Quote the absinthe post word for word, starting at "Lucid is a traditional" and ending at "was watching me.".

Document text:
+===+

There are two genuine Absinthes which are now available in the US:

Kubler is a Swiss absinthe; a blanche, it is white rather than the traditional green. It is available at
Hi-Time Wine in Costa Mesa for $50.

Lucid is a traditional green Absinthe from France. Initially, it was only released in New York, New Jersey and Illinois. However, if you read this blog on a regular basis, you know that I have developed a knack for tracking down hard to get spirits, so I managed to snag a bottle and am here to report my findings. Since I acquired my bottle, I've noticed that Lucid is now listed by Hi-Times as well, for about $60.

Lucid Absinthe comes in a sleek black bottle with what appear to be cat eyes. I must admit, I was made uneasy by the prospect of drinking something that was watching me.

The Preparation

The imbibement of Absinthe, like most things that cause hallucinations, includes great ritual and requires strange paraphernalia.

Here's the process: you pour a glass of Absinthe, then place a slotted spoon on top of the glass. A sugar cube is then placed on the spoon. Slowly, you drip water over the sugar cube, into the Absinthe, until it becomes cloudy throughout. This cloudiness is called the louche and its consistency and color is very important to Absinthe drinkers, who view it similarly to the way a serious espresso drinker views the crema that tops an espresso. The final ratio should be three to five parts water to one part Absinthe.

After reading up on the preparation, I was ready to try it.

The Tasting

Lucid Neat

First I did what you are not supposed to do and sampled the Absinthe neat. Undiluted, the Absinthe had a light green tint and a strong licorice aroma, along with citrus and fruit notes. The taste is also dominated by the anise, like liquid black's an overpowering and syrupy sweet taste. This is definitely in need of dilution.

Lucid Prepared

Now, as noted above, Absinthe drinkers love paraphernalia and use fancy specialty glasses and decorative slotted spoons, but I'm a whiskey drinker, so I don't have any of that. Instead, I used a wine glass and a fork, which seemed to do fine.

+===+

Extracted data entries

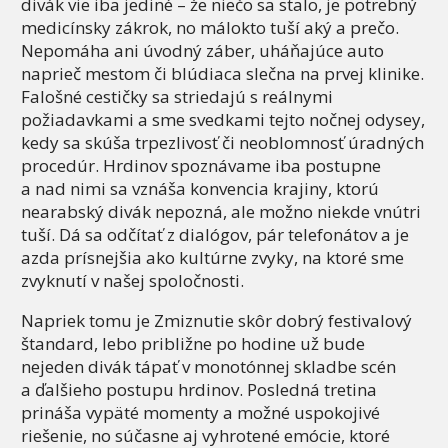
divák vie iba jediné – že niečo sa stalo, je potrebný
medicínsky zákrok, no málokto tuší aký a prečo.
Nepomáha ani úvodný záber, uháňajúce auto
naprieč mestom či blúdiaca slečna na prvej klinike.
Falošné cestičky sa striedajú s reálnymi
požiadavkami a sme svedkami tejto nočnej odysey,
kedy sa skúša trpezlivosť či neoblomnosť úradných
procedúr. Hrdinov spoznávame iba postupne
a nad nimi sa vznáša konvencia krajiny, ktorú
nearabský divák nepozná, ale možno niekde vnútri
tuší. Dá sa odčítať z dialógov, pár telefonátov a je
azda prísnejšia ako kultúrne zvyky, na ktoré sme
zvyknutí v našej spoločnosti.
Napriek tomu je Zmiznutie skôr dobrý festivalový
štandard, lebo približne po hodine už bude
nejeden divák tápať v monotónnej skladbe scén
a ďalšieho postupu hrdinov. Posledná tretina
prináša vypäté momenty a možné uspokojivé
riešenie, no súčasne aj vyhrotené emócie, ktoré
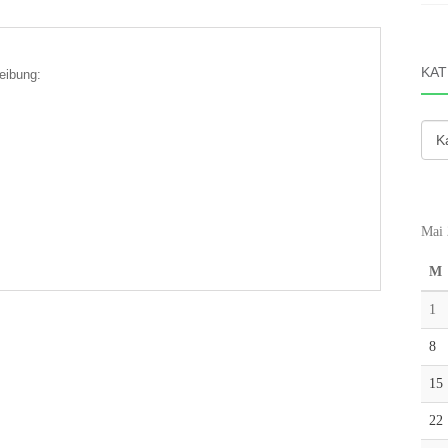
KAT
eibung:
Kate
Mai 
M
1
8
15
22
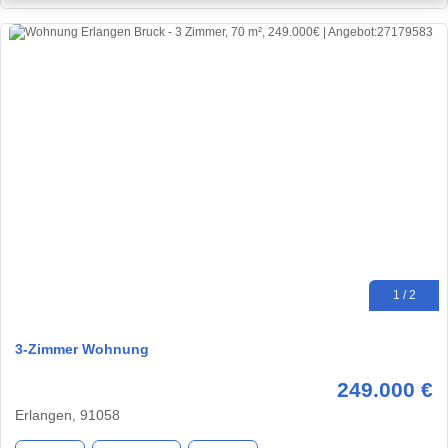
1 / 2
3-Zimmer Wohnung
249.000 €
Erlangen, 91058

+===+

Result:
Lucid is a traditional green Absinthe from France. Initially, it was only released in New York, New Jersey and Illinois. However, if you read this blog on a regular basis, you know that I have developed a knack for tracking down hard to get spirits, so I managed to snag a bottle and am here to report my findings. Since I acquired my bottle, I've noticed that Lucid is now listed by Hi-Times as well, for about $60.

Lucid Absinthe comes in a sleek black bottle with what appear to be cat eyes. I must admit, I was made uneasy by the prospect of drinking something that was watching me.